**DOCUMENT TEXT**
--------

Supreme Court rejects hefty prison sentence for unwanted kiss

Author
Craig Kapitan, NZ Herald,
Publish Date
Thu, 7 Oct 2021, 3:59PM
Daniel Clinton Fitzgerald was sentenced to seven years in prison after forcibly kissing a stranger. (Photo / NZME)
Daniel Clinton Fitzgerald was sentenced to seven years in prison after forcibly kissing a stranger. (Photo / NZME)

Supreme Court rejects hefty prison sentence for unwanted kiss

Author
Craig Kapitan, NZ Herald,
Publish Date
Thu, 7 Oct 2021, 3:59PM

The Supreme Court has rejected a seven-year prison sentence for a mentally ill man convicted in 2018 of trying to kiss a stranger on a Wellington street without her permission.

Daniel Clinton Fitzgerald's sentence - which has attracted plenty of attention over the years because of its reliance on the controversial three-strikes law - will now return to the High Court for him to be sentenced "in accordance with ordinary sentencing principles".

When Fitzgerald was initially sentenced, Justice Simon France pointed to the defendant's schizophrenia and acknowledged that such a crime would not usually result in prison time. But his hands were tied by the law, he indicated.

--------

**RECORD EXTRACTS**
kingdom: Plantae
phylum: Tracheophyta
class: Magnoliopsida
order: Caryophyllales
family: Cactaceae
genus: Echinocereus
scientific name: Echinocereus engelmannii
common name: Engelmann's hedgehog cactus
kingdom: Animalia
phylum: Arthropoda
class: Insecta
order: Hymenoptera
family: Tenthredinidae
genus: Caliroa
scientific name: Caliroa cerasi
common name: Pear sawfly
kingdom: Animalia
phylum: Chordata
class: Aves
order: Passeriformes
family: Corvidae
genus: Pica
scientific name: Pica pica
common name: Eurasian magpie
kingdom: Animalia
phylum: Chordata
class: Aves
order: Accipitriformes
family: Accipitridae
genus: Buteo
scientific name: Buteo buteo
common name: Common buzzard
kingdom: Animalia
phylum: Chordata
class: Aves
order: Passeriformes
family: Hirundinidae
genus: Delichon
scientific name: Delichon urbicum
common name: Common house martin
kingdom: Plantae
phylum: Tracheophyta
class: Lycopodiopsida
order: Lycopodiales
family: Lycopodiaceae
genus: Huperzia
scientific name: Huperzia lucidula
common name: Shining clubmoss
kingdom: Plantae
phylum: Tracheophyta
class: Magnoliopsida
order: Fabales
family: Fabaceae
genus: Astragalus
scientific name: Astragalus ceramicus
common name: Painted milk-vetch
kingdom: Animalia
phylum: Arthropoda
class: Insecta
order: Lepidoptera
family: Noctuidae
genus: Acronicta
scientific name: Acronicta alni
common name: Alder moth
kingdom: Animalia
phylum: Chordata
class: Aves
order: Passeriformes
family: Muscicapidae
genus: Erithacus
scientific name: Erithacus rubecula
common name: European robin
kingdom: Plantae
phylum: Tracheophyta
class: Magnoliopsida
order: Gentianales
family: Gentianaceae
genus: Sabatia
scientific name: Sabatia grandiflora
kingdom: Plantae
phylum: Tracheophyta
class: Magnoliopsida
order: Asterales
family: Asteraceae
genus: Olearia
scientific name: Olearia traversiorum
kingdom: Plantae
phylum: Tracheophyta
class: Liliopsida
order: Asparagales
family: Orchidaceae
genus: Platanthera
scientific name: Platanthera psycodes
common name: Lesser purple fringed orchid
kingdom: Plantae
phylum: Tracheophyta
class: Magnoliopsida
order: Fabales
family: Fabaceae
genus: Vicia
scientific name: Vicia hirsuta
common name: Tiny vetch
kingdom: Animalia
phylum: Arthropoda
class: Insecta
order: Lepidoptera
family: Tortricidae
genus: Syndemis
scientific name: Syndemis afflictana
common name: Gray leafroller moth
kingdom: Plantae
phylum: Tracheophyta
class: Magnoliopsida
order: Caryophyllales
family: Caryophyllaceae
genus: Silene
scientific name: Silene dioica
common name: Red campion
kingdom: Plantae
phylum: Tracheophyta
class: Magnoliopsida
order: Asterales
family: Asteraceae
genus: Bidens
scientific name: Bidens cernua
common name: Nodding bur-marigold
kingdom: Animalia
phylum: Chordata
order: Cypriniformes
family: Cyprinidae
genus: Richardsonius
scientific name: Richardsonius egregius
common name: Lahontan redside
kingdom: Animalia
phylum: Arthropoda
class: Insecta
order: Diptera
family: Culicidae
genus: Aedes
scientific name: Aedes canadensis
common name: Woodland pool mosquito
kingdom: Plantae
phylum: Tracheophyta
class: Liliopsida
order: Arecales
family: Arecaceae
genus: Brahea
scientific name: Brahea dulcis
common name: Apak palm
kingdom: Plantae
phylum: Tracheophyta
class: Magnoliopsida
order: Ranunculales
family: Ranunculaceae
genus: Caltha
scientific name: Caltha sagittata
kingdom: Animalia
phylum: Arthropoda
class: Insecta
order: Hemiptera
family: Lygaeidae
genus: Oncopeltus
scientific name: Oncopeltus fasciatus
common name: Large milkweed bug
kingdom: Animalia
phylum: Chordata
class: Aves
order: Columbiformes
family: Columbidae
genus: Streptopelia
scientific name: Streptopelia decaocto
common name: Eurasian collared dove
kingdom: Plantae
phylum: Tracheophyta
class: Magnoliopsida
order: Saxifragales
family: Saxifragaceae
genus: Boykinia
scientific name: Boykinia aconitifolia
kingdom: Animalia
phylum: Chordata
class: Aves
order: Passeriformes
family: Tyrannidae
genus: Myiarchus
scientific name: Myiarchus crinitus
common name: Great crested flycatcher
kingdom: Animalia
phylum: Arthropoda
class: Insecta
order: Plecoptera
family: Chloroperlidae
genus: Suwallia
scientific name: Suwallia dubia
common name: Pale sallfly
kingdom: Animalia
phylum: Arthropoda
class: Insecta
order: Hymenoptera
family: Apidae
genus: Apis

--------

**PROMPT**
Render this sentence from the news article in Spanish: "But his hands were tied by the law, he indicated." The rows have no role in this exercise.

**SOLUTION TO THIS TASK**
Pero la ley le tenía atadas las manos, indicó.